▶ [Selected passage]:
━━━━━━━━━━━━━━━━━━━━

FIG. 1: Illustrative example of flight time (Tprop) showing flight time
as function of voltage threshold.
FIG. 2: Example of oscilloscope bandwidth limiting resulting in an error
of measured clock to data skew. (a) actual signals; (b) measured on oscilloscope.
As illustrated in FIG. 1, the time interval measurement (i.e., flight time) is a function of voltage because the measurement is taken at or near the threshold voltage of the receiving buffers (for this case the 50% amplitude point). The key item to understand is that if the scope degrades the signal rise time significantly, flight times and flight-time skews will not be characterized accurately. For example, if two signals exhibit a 100-ps variation in threshold crossing that is caused by a difference in edge rates and the scope used to measure the variation exhibits a bandwidth that is not sufficient to resolve this edge difference, the measured skew would be less. This is demonstrated in FIG. 2. It is important that the input bandwidth of the oscilloscope and the probe be sufficient to measure the edge rates and the skews to sufficient resolution. Another source of measurement error due to inadequate scope bandwidth is the loss of high-frequency aberrations which will be attenuated. It is important to note that sampling, discussed next, will also play a critical role.

━━━━━━━━━━━━━━━━━━━━

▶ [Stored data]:
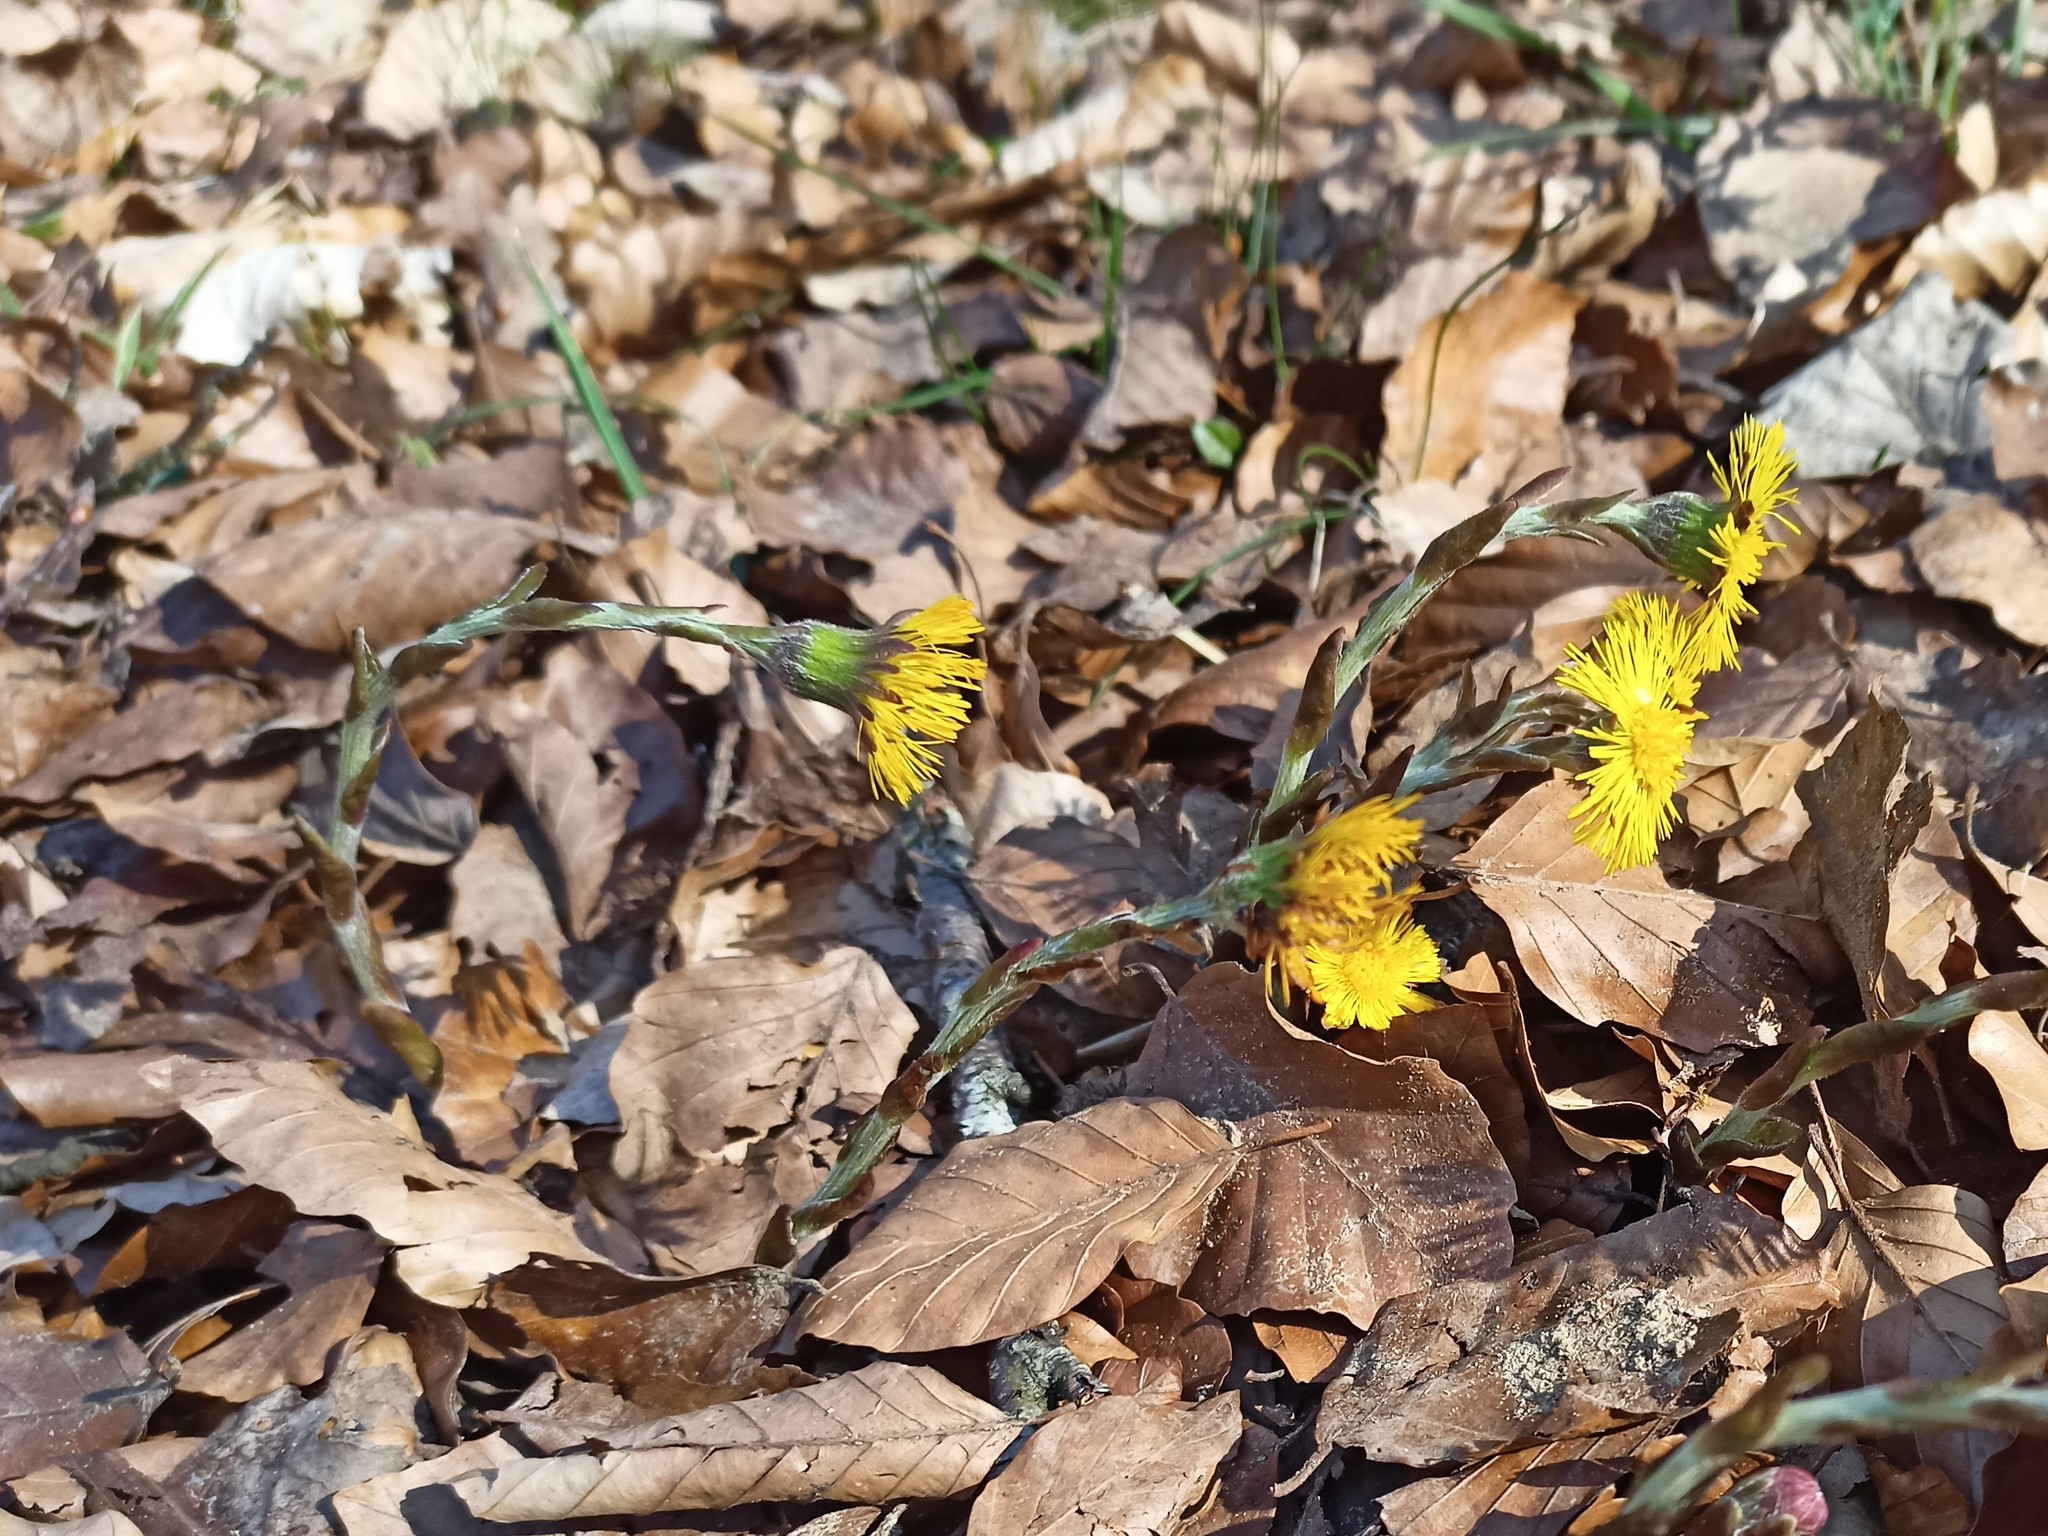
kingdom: Plantae
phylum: Tracheophyta
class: Magnoliopsida
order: Asterales
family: Asteraceae
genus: Tussilago
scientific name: Tussilago farfara
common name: Coltsfoot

━━━━━━━━━━━━━━━━━━━━

▶ [Tasks and exercises]:
(a) Copy the text on oscilloscope bandwidth between "FIG. 1: Illustrative" and "measured on oscilloscope.", inclusive.
(b) In the text on oscilloscope bandwidth, what point on the signal is used as the threshold voltage for the case in FIG. 1?
(c) Carry on the text on oscilloscope bandwidth from where it stops.
The records have nothing to do with the text on oscilloscope bandwidth.

▶ [Results for each task]:
(a)
FIG. 1: Illustrative example of flight time (Tprop) showing flight time
as function of voltage threshold.
FIG. 2: Example of oscilloscope bandwidth limiting resulting in an error
of measured clock to data skew. (a) actual signals; (b) measured on oscilloscope.

(b) The 50% amplitude point.

(c)
FIG. 3: (a) Inadequate real-time sampling. (b) A random delayed trigger
of a repetitive signal can be used to reconstruct the waveform in equivalent
time. (c) A voltage glitch can be missed altogether if the maximum sampling
rate is wider than the glitch.
1.2. Sampling
A critical parameter in scope performance is sampling method and sample rate. Sampling refers to how the scope captures the data being measured. Digital scopes measure voltages at specific time intervals. These measurements are then reconstructed on the screen. If the time interval between voltage samples is small enough, the result will be an accurate representation of the waveform. Sampling rate refers to the time interval between samples.
For example, if a scope has a sampling rate of 10 gigasamples per second, it means that a sample will be taken every 100 ps.
General oscilloscopes come in two different types of sampling, real time and equivalent time.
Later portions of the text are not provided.